_Activity_
Copy out all the entries shown below, exactly as they appear.

_Dataset entries_
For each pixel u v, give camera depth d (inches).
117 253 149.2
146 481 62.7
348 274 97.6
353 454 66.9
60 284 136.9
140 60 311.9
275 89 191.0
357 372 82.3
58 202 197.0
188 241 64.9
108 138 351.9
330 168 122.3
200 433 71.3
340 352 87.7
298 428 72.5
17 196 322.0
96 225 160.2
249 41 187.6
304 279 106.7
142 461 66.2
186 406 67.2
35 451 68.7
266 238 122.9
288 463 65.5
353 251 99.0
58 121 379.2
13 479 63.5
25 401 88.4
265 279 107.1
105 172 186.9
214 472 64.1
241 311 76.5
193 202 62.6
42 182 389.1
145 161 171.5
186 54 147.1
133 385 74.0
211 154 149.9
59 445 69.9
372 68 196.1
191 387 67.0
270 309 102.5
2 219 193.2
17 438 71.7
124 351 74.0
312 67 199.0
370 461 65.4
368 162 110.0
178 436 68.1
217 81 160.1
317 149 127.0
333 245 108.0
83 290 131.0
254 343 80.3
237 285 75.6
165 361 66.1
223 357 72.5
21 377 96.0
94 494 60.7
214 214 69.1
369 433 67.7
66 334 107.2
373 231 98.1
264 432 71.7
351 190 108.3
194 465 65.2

_Final answer_
For each pixel u v, give camera depth d (inches).
117 253 149.2
146 481 62.7
348 274 97.6
353 454 66.9
60 284 136.9
140 60 311.9
275 89 191.0
357 372 82.3
58 202 197.0
188 241 64.9
108 138 351.9
330 168 122.3
200 433 71.3
340 352 87.7
298 428 72.5
17 196 322.0
96 225 160.2
249 41 187.6
304 279 106.7
142 461 66.2
186 406 67.2
35 451 68.7
266 238 122.9
288 463 65.5
353 251 99.0
58 121 379.2
13 479 63.5
25 401 88.4
265 279 107.1
105 172 186.9
214 472 64.1
241 311 76.5
193 202 62.6
42 182 389.1
145 161 171.5
186 54 147.1
133 385 74.0
211 154 149.9
59 445 69.9
372 68 196.1
191 387 67.0
270 309 102.5
2 219 193.2
17 438 71.7
124 351 74.0
312 67 199.0
370 461 65.4
368 162 110.0
178 436 68.1
217 81 160.1
317 149 127.0
333 245 108.0
83 290 131.0
254 343 80.3
237 285 75.6
165 361 66.1
223 357 72.5
21 377 96.0
94 494 60.7
214 214 69.1
369 433 67.7
66 334 107.2
373 231 98.1
264 432 71.7
351 190 108.3
194 465 65.2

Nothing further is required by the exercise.